ヘレン・マクロイ『逃げる幻』

11月9日(日)曇り、時々雨(一時晴れ間が見えたが、また雲が広がった)

 11月8日、ヘレン・マクロイ『逃げる幻』(創元推理文庫)を読み終える。原題はThe One That Got Awayで、このThe Oneというのをどう解釈すべきなのか、『逃げた一人』と訳してよいのか、思案中である。どなたか、適切な解釈を示していただければありがたい。

 第二次世界大戦が、少なくともヨーロッパでは終わったものの、あちこちでその余燼がくすぶっている1945年のこと、予備役の米海軍大尉である語り手のピーター・ダンバーはウイーンから飛行機を乗り継いでスコットランドのハイランドに到着する。休暇という名目であるが、何か使命を帯びた滞在であるらしい。

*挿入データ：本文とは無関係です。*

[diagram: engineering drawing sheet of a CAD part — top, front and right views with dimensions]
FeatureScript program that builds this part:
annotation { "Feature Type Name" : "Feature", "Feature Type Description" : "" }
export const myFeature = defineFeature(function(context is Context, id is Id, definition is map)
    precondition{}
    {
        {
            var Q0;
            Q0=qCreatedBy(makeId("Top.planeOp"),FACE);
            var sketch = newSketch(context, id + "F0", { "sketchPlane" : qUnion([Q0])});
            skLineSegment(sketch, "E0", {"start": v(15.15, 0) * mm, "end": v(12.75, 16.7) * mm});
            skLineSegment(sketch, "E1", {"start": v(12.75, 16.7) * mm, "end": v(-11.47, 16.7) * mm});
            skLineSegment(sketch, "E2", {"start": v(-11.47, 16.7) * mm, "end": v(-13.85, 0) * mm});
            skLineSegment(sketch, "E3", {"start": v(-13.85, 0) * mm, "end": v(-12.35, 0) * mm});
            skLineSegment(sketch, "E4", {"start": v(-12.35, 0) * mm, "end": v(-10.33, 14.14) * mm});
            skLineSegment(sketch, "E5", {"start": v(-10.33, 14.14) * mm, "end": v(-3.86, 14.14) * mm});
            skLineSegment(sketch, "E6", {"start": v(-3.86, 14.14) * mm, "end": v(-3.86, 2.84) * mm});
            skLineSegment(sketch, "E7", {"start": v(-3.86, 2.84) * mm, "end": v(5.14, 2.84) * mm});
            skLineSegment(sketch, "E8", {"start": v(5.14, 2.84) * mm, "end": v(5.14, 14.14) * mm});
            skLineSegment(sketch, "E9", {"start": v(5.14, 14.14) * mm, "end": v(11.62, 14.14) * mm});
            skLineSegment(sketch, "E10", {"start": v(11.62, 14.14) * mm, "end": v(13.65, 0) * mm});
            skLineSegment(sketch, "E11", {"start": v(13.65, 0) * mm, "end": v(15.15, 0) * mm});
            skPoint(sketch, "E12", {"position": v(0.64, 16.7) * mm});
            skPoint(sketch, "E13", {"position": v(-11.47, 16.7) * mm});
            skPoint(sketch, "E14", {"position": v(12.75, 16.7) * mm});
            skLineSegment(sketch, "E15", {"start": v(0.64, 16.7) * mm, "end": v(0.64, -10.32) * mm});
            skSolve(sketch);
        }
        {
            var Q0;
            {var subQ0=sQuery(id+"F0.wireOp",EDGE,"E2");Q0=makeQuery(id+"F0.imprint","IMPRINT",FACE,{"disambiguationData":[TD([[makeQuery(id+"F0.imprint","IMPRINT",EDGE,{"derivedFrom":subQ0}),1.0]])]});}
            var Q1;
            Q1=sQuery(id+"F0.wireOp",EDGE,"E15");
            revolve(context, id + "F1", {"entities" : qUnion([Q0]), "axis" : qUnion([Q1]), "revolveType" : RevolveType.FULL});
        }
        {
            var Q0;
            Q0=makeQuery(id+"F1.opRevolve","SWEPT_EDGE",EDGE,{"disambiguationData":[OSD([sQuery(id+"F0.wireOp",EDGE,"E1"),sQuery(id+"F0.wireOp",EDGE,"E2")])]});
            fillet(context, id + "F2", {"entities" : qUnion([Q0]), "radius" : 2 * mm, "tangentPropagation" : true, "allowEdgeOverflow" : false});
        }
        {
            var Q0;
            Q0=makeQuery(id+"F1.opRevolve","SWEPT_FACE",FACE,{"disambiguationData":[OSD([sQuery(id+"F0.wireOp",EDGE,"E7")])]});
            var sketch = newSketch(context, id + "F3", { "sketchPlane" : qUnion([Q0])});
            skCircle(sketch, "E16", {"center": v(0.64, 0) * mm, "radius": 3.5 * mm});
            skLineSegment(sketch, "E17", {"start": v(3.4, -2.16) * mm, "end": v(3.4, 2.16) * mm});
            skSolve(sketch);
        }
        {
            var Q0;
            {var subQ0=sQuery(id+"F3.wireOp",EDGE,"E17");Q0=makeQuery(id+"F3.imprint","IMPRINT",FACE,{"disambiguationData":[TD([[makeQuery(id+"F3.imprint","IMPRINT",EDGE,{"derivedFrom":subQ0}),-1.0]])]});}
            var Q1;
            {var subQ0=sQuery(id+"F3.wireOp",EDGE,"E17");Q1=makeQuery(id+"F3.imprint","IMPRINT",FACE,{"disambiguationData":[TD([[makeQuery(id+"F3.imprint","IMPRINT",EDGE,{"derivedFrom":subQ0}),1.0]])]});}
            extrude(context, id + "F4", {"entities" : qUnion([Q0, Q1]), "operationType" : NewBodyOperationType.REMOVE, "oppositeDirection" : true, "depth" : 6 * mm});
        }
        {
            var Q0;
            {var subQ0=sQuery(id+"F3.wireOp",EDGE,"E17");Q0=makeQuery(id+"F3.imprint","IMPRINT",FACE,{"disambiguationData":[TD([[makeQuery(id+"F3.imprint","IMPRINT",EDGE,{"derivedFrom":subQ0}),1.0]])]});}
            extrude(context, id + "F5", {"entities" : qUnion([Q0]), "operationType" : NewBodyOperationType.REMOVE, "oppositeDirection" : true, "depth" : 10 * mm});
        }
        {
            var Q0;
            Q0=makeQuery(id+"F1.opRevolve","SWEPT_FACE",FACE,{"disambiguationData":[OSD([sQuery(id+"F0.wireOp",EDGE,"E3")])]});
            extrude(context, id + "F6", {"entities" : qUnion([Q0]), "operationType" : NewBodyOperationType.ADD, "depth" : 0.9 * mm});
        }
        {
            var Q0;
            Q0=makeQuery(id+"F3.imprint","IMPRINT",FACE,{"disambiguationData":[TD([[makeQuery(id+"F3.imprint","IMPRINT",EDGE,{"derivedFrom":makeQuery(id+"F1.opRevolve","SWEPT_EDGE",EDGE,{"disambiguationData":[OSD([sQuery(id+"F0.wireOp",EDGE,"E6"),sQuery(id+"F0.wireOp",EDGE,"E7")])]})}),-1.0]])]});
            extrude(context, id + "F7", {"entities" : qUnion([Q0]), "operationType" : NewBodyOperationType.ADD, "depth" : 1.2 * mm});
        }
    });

 飛行機の中で彼はネスおよびインヴァ―伯爵であるアラン・トークヒル(ネス卿)と出会う。ネス卿はダンバーがもともと精神科医であることを知り、非行青少年の心理についてのダンバーの著作を読んだことを思い出して、自分の身近にいる少年が家出を繰り返していることについて意見を求める。家庭環境についてみれば申し分がないはずの正常な普通の少年が1か月のうちに3度も家出を繰り返しているのはどんな理由によるものなのか。

 ダンバーが宿泊するアルドライ羊牧場まで、ネス卿の車に同乗することになるが、目的地に近づくにつれて、次第に事の真相が詳しく分かってくる。家出を繰り返しているのは、羊牧場の近くに住んでいる(本来はネス卿の住まいだったのを借りている)米国人の小説家エリック・ストックトンの息子であるジョニー・ストックトンであり、今回また家出をして近くの住民が総出で捜索中であるという。アルドライ羊牧場に着いたダンバーはジョニーを偶然発見し、ストックトンのもとに送り届ける。気になるのはジョニーの目に恐怖が浮かんでいることである。ストックトンの家で出会ったジョニーの従姉のアリスにダンバーは魅力を感じるが、アリスはジョニーの家庭教師であるフランス人のシャルパンティエと親密であるらしい。
 やがてエリックはダンバーに、ジョニーが彼の実子ではなく、甥であり、実の両親は日本軍の捕虜となってすでに他界していること、さらに戦争中に疎開して施設に入っているときに、その施設がドイツ軍の爆撃に見舞われ、一緒に暮らしていた子どもたちは全員死亡して一人だけ生き残ったことなどを語る。彼のそのような境遇から一家の人々は、ジョニーに対して厳しく接することができないのである。特にエリックの妻であるフランシスはジョニーを溺愛しており、そのせいかジョニーをめぐって奇妙な言動がある。あるいはジョニーについて、他の誰もが知っていない何事かを知っているのかもしれない。

 そして2日後、新たな事件が発生する。
 少年が家出を繰り返すのはなぜか。ダンバーの周辺には謎の人物が出現し、事態はより複雑なものになったように思われる。そしてダンバーがハイランドにやって来ている本当の理由は何か? 

 ネス卿はダンバーの著書を読んでおり、ダンバーはエリック・ストックトンの作品を読んでいる。書物をめぐる繋がりはそれだけにとどまらないが、それは読んでのお楽しみということにしていただきたい。しかし、そんなにうまい話があるのだろうかという気がしないでもない。とにかく、現実の世界と書物の世界、あるいは幻想や伝説の世界が巧みに混ぜ合わされている。ドイルやクリスティの推理小説でも怪奇色が織り込まれたものがあるが、多くの作品がロンドン周辺を中心とするイングランド南部を舞台としているので、効果が限られている(もともとエディンバラの出身であるドイルは怪奇小説を書くときには、スコットランドに舞台を設定することがあった)。この作品はスコットランドのそれも北のほうのハイランドに舞台を設定しているので、怪奇色が鮮やかになっている。しかもその怪奇色が作品の舞台としてのスコットランドの魅力を強めているように思われる。マクロイはアメリカの女流作家であるが、スコットランドの雰囲気をよくつかんでいると思った。もっともスコットランドに詳しい人が読めば、また違う印象があるかもしれない。とにかく、この小説を読んだ結果として、スコットランドに出かけたくなって旅行ガイドの立ち読みに出かけたくらいである。
 それから、あまり余計なことを書くとネタバレになってしまうから、簡単に書いておくが、戦時下、戦後の社会不安の中で展開する事件を描くという点でクリスティの『動く指』や『満潮に乗って』と共通点があるような気がして、読んでいた。そうそう、学童疎開といえば、クリスティが戯曲化した『ねずみとり』は、学童疎開の忌まわしい思い出が背景になっている。そういうことも念頭に置いて読んでいただきたいと思う。